■ ASSIGNMENT 1 ■
In the agent drift governance text, what comes first in the order of preference for enforcement actions?
■ ASSIGNMENT 2 ■
Do these statements agree with the agent drift governance text? Answer yes or no for each and quote the deciding words. (a) D4 is a hard signal. (b) Any Execute action must be explicitly listed and limited. (c) The D1 response includes opening a ticket.
■ ASSIGNMENT 3 ■
Write the next part of the agent drift governance text, starting after its final heading.

For each governed agent, define baseline as:

B1) Connector/tool allowlist

  • Allowed connectors/tools and allowed operations (read/write/execute).

B2) Data source allowlist

  • SharePoint site(s), libraries, folders (or patterns)
  • Dataverse environments/tables
  • Any other enterprise sources

B3) Sensitivity label boundary

  • Allowed label set (e.g., Internal+Confidential)
  • Prohibited label set (e.g., Restricted)

B4) Action envelope

  • Allowed action categories:
  • Read / Generate / DraftWrite / Notify / Execute / Block / Escalate
  • Any “Execute” action requires explicit listing and limits.

B5) Volume and timing bounds

  • Max actions/minute
  • Max notifications/hour
  • Business-hours-only rules (if required)

Detection requirements (MVP)

D1) New connector/tool usage (hard signal)

Trigger: Agent uses a connector/tool not on the baseline allowlist.
Action: Block (where possible) + create S1 escalation + log decision + open ticket.

D2) New data scope access (hard signal)

Trigger: AccessedResources.SiteUrl (or resource identifiers) fall outside baseline allowlist. [16]
Action: Alert + optionally block; create escalation ticket.

D3) Label boundary breach (hard signal)

Trigger: AccessedResources.SensitivityLabelId indicates prohibited class OR PolicyDetails indicates block/restriction. [16]
Action: Escalate; treat as S1 if prohibited label boundary is crossed.

D4) Abnormal volume / anomalous behavior (soft signal with thresholds)

Trigger: Interaction/action counts exceed baseline thresholds (e.g., 3x weekly median).
Action: Throttle + escalate to owner for review; tune threshold to reduce false positives.

D5) Rising policy hit rate (soft signal)

Trigger: Increasing frequency of PolicyDetails blocks or DLP matches (week-over-week). [16]
Action: Review prompt patterns, data sources, and update controls.

D6) Agent version change without governance review (hard signal)

Trigger: New AgentVersion observed in audit logs without corresponding change ticket approval. [16]
Action: Escalate; optionally disable agent until approved.


Enforcement actions (what “stop the drift” means)

Order of preference: 1. Prevent: deny connector permissions, restrict SharePoint scopes, enforce label-based access. 2. Block: agent-level policy blocks; DLP blocks (block-without-override for prohibited categories). 3. Throttle: rate-limits to stop runaway automation. 4. Disable: temporarily block the agent (admin center controls) for severe/unknown drift.

FINRA highlights autonomy and scope/authority risks in agents and calls for guardrails to limit agent behavior, actions, or decisions. [16]


Alerting and escalation (must integrate with EDM)

■ INFORMATION SUPPLIED ■
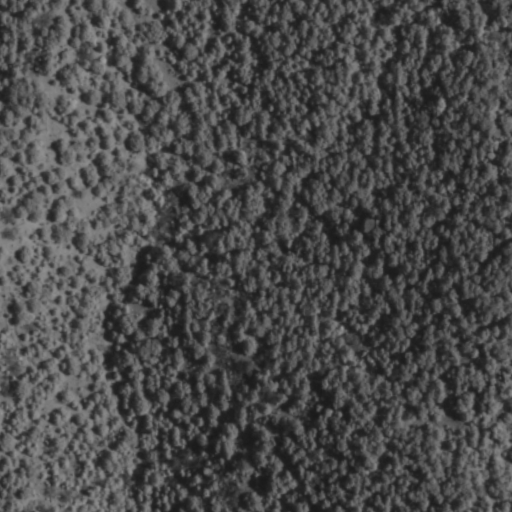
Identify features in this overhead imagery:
road: (332, 36)
road: (336, 205)
road: (495, 443)
road: (494, 462)
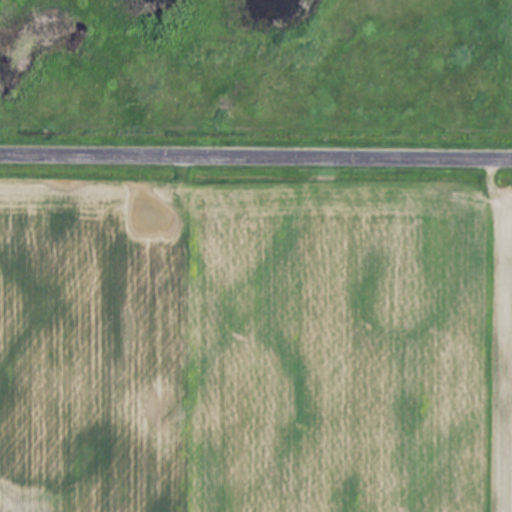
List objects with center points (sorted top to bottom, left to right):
road: (256, 154)
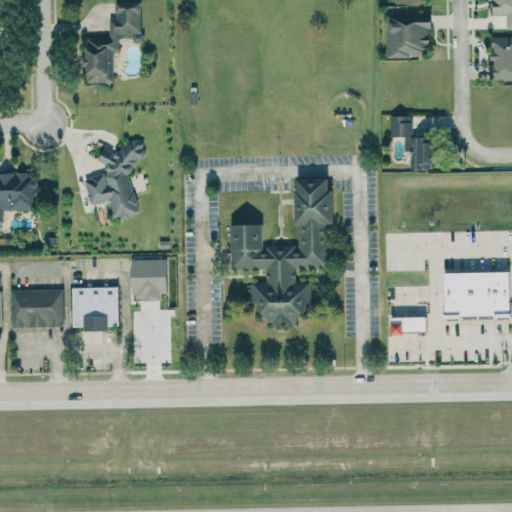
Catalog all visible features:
building: (409, 1)
building: (502, 9)
building: (408, 34)
building: (112, 41)
building: (501, 57)
road: (457, 73)
road: (46, 83)
building: (414, 142)
road: (488, 154)
road: (278, 171)
building: (116, 180)
road: (279, 208)
building: (287, 254)
building: (287, 255)
building: (149, 278)
building: (477, 293)
road: (430, 298)
building: (37, 307)
building: (96, 307)
building: (409, 324)
road: (256, 388)
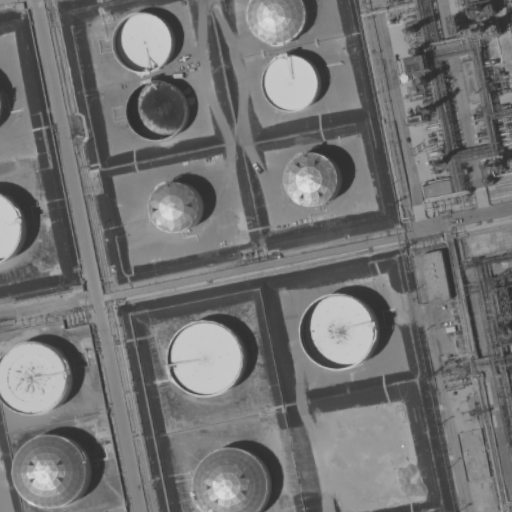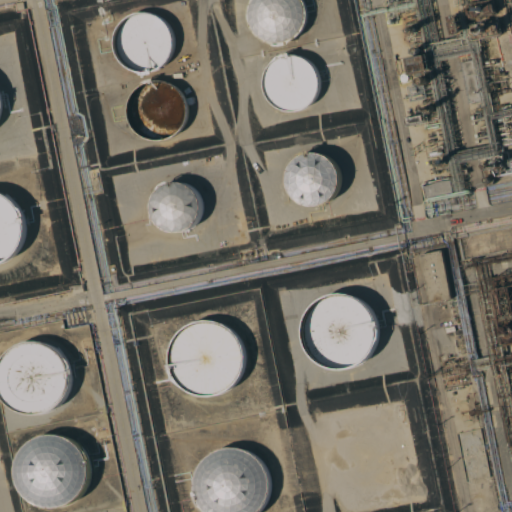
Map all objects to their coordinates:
building: (20, 5)
building: (481, 8)
building: (409, 17)
storage tank: (274, 19)
building: (278, 19)
building: (278, 19)
building: (456, 24)
building: (485, 28)
building: (414, 30)
storage tank: (145, 42)
building: (145, 42)
building: (145, 42)
building: (419, 50)
building: (419, 63)
building: (404, 77)
building: (425, 80)
building: (471, 81)
building: (1, 82)
building: (292, 82)
storage tank: (294, 84)
building: (294, 84)
building: (417, 93)
storage tank: (1, 103)
building: (1, 103)
building: (430, 108)
storage tank: (161, 110)
building: (161, 110)
building: (416, 118)
building: (506, 133)
building: (506, 138)
building: (436, 146)
building: (500, 164)
building: (487, 172)
building: (314, 179)
storage tank: (317, 180)
building: (317, 180)
building: (441, 185)
building: (437, 187)
storage tank: (178, 204)
building: (178, 204)
building: (177, 206)
storage tank: (11, 227)
building: (11, 227)
building: (11, 229)
building: (436, 275)
building: (435, 276)
building: (79, 288)
building: (503, 302)
building: (341, 331)
storage tank: (342, 331)
building: (342, 331)
storage tank: (506, 331)
storage tank: (208, 356)
building: (208, 356)
building: (207, 358)
storage tank: (36, 377)
building: (36, 377)
building: (36, 378)
storage tank: (55, 470)
building: (55, 470)
building: (53, 471)
building: (233, 481)
storage tank: (233, 482)
building: (233, 482)
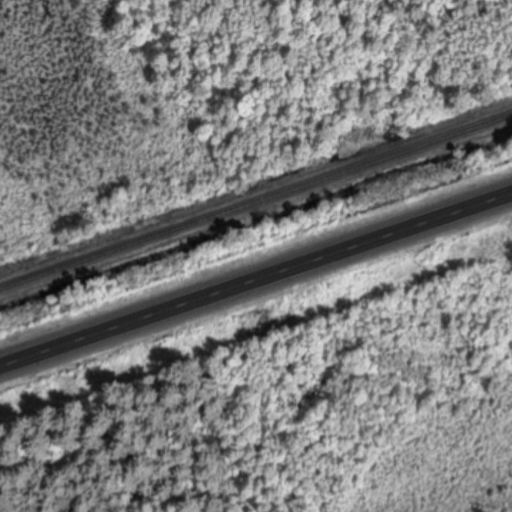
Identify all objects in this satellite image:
railway: (256, 198)
road: (256, 277)
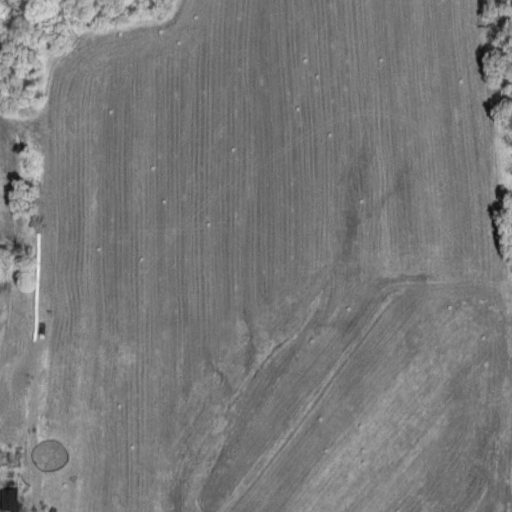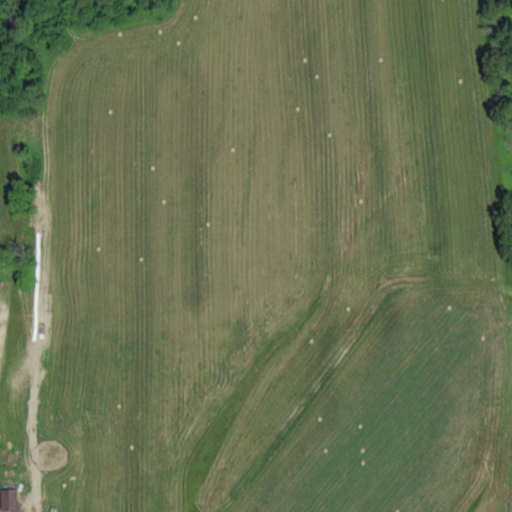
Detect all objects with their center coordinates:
building: (9, 497)
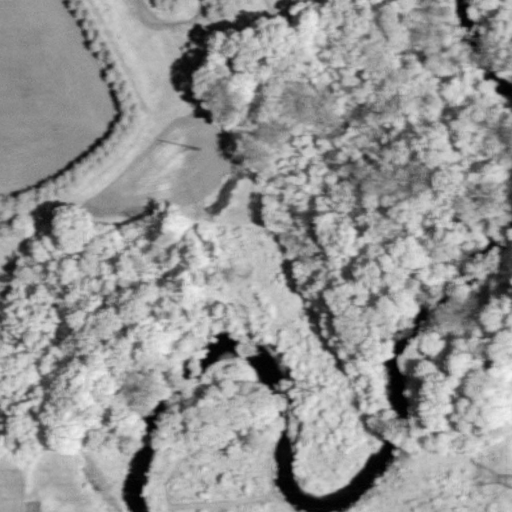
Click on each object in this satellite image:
power tower: (202, 147)
power tower: (322, 387)
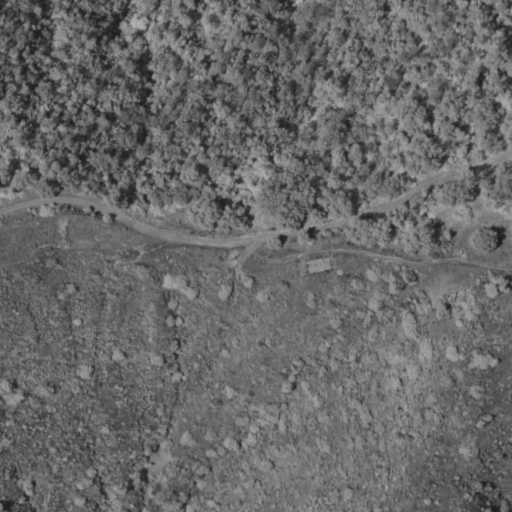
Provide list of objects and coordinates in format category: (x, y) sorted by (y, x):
road: (258, 239)
road: (71, 248)
road: (370, 256)
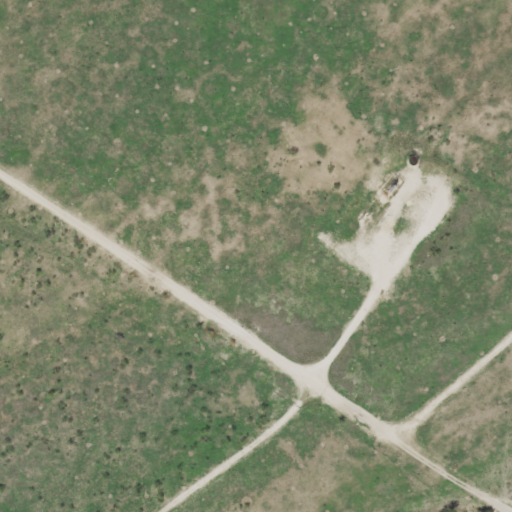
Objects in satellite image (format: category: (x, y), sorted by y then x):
road: (257, 341)
road: (457, 391)
road: (225, 446)
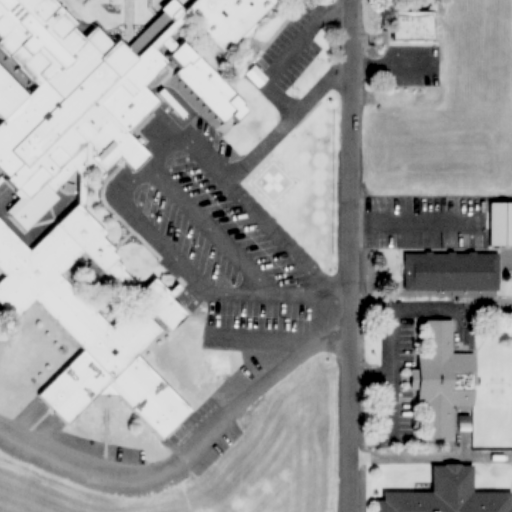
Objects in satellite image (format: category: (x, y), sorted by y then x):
building: (413, 26)
road: (265, 84)
helipad: (276, 181)
building: (90, 182)
building: (92, 183)
road: (126, 207)
road: (417, 221)
building: (499, 224)
road: (274, 228)
road: (215, 233)
road: (351, 255)
building: (449, 272)
road: (299, 342)
building: (440, 380)
road: (178, 466)
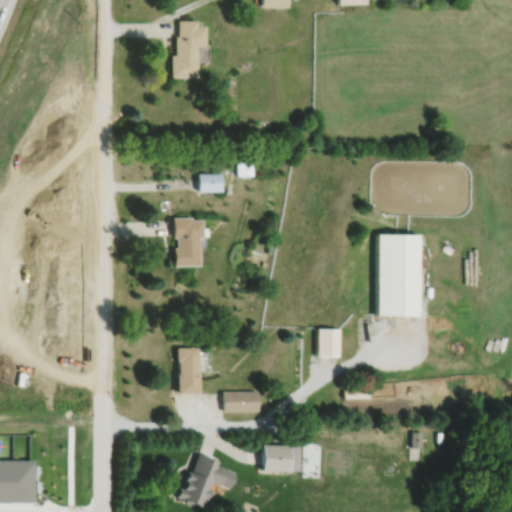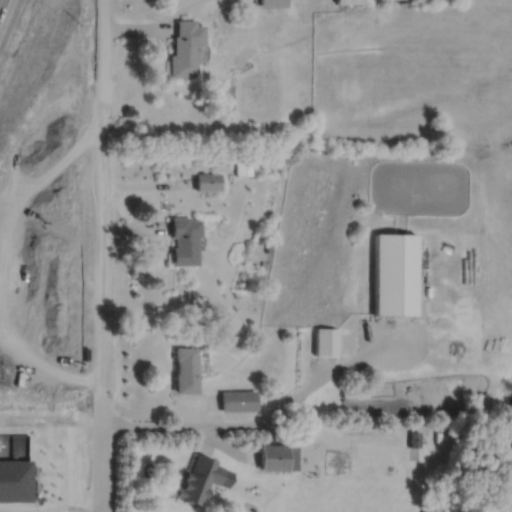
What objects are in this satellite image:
building: (346, 0)
building: (270, 2)
building: (343, 2)
building: (266, 3)
road: (153, 24)
building: (180, 47)
building: (183, 47)
building: (241, 165)
building: (206, 181)
building: (202, 182)
building: (181, 240)
building: (177, 241)
road: (103, 256)
building: (393, 274)
building: (390, 275)
building: (324, 341)
building: (321, 342)
building: (186, 366)
building: (180, 375)
building: (352, 391)
building: (237, 398)
building: (233, 401)
road: (272, 412)
building: (309, 417)
building: (274, 436)
building: (414, 437)
building: (411, 445)
building: (278, 454)
building: (273, 458)
building: (309, 459)
building: (199, 477)
building: (193, 479)
building: (15, 480)
building: (16, 501)
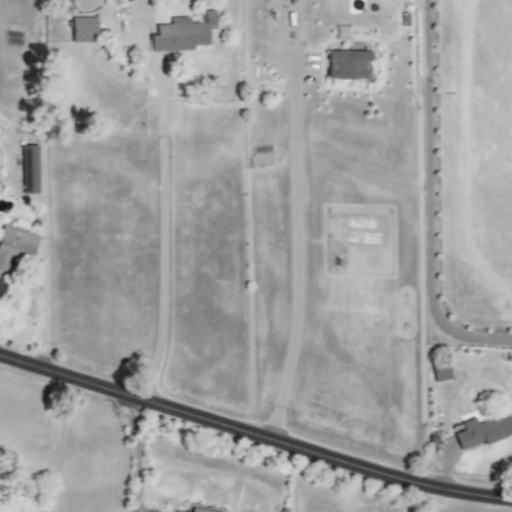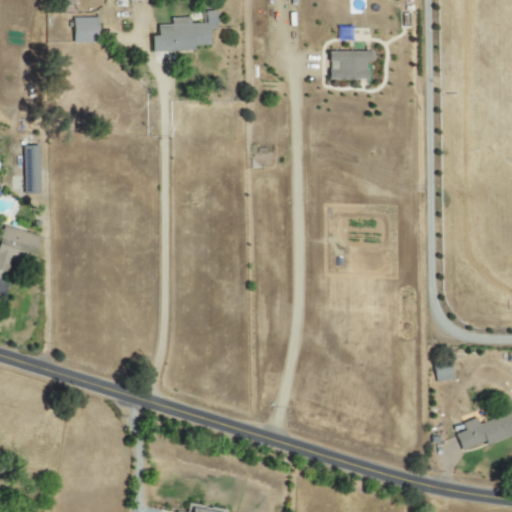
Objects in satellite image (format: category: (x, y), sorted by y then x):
building: (64, 6)
building: (83, 30)
building: (182, 34)
building: (347, 65)
building: (29, 169)
road: (427, 203)
road: (161, 237)
building: (15, 246)
road: (291, 252)
road: (44, 256)
road: (254, 432)
building: (483, 432)
road: (138, 450)
building: (201, 509)
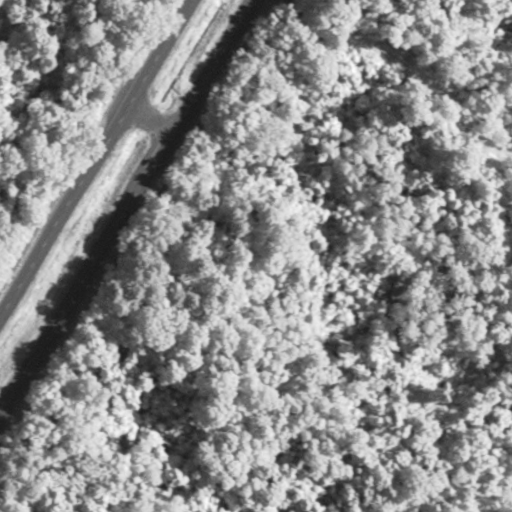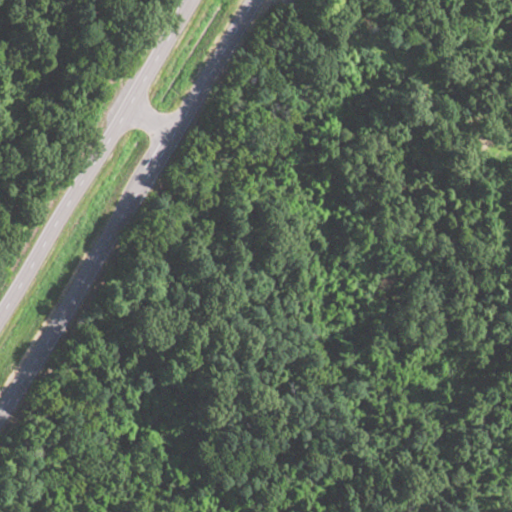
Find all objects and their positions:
road: (148, 119)
road: (95, 152)
road: (127, 203)
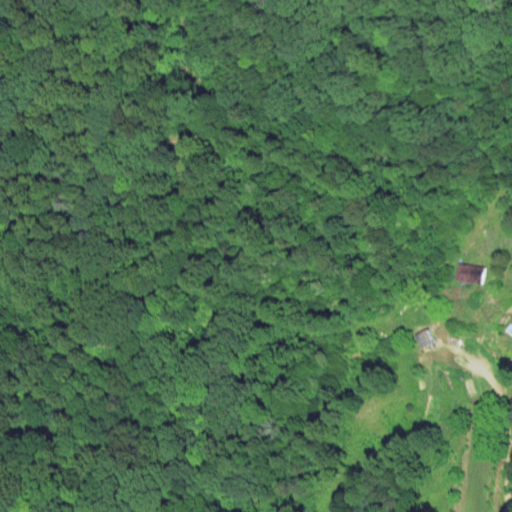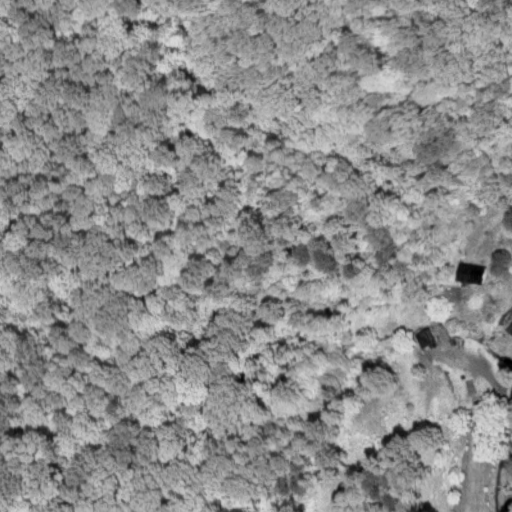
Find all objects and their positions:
building: (471, 272)
road: (503, 479)
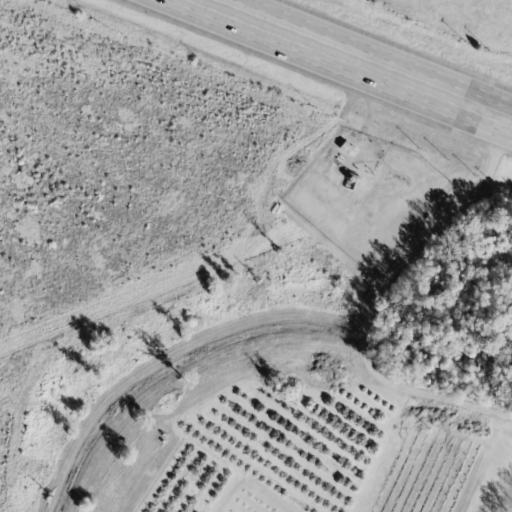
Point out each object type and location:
road: (355, 61)
road: (368, 112)
road: (376, 300)
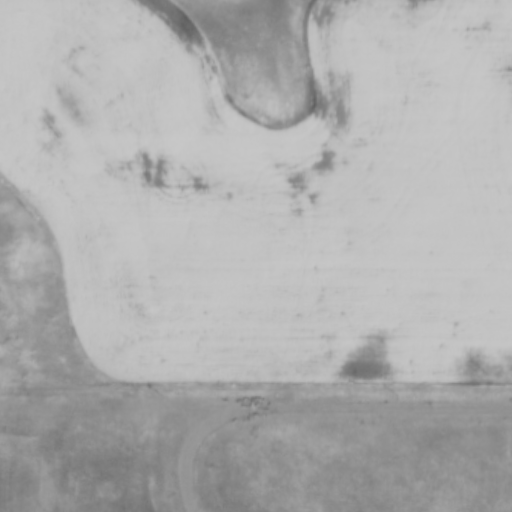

■ RESPONSE AREA 1 ■
Prevent: deny connector permissions, restrict SharePoint scopes, enforce label-based access.

■ RESPONSE AREA 2 ■
(a) No: "D4) Abnormal volume / anomalous behavior (soft signal with thresholds)"
(b) Yes: "Any “Execute” action requires explicit listing and limits."
(c) Yes: "Block (where possible) + create S1 escalation + log decision + open ticket."

■ RESPONSE AREA 3 ■
Every D1–D3 event must map to an Escalation Matrix entry: - Severity: S1 default - SLA: 15–30 minutes for initial triage - Required evidence: audit log excerpt + decision log ID + baseline reference


Metrics and reporting (Real-time Compliance Dashboard feeders)

Minimum metrics per agent (weekly): - drift_events_total - drift_events_by_type (D1–D6) - blocked_vs_allowed actions - top new SiteUrl/resources - top policy blocks (PolicyDetails) - MTTD / MTTR for S1 events


Testing plan (required)

Negative tests (must pass)

  • Attempt to access non-allowlisted SharePoint site ⇒ alert/block + logged. [16]
  • Attempt to invoke prohibited connector ⇒ blocked + logged.
  • Attempt to access prohibited label class ⇒ blocked or policy restricted + escalated. [16]

Regression tests

  • New approved scope change should not generate drift alerts after baseline update.

“Done” criteria (audit-ready)

  • Baseline exists for every Zone 3 agent (AAM + PDHP + baseline config record).
  • Drift signals are detected from audit logs and/or platform telemetry.
  • Alerts are routed and tracked (ticket IDs).
  • Evidence is reproducible from Purview export (operation filter + offline filtering by AgentId/version). [16]
  • Quarterly governance review includes drift summary and remediation actions.

Implementation notes (pragmatic)

  • Use Purview audit logs as the canonical “what resources were accessed” signal for Copilot/agent interactions, because records include AccessedResources and label IDs. [16]
  • Decision logs provide the “why” and “what was attempted,” which complements audit metadata.
  • Keep false positives low by separating “hard” drift (policy boundary crossings) from “soft” drift (anomalies) and requiring human review before enforcement escalation for soft signals.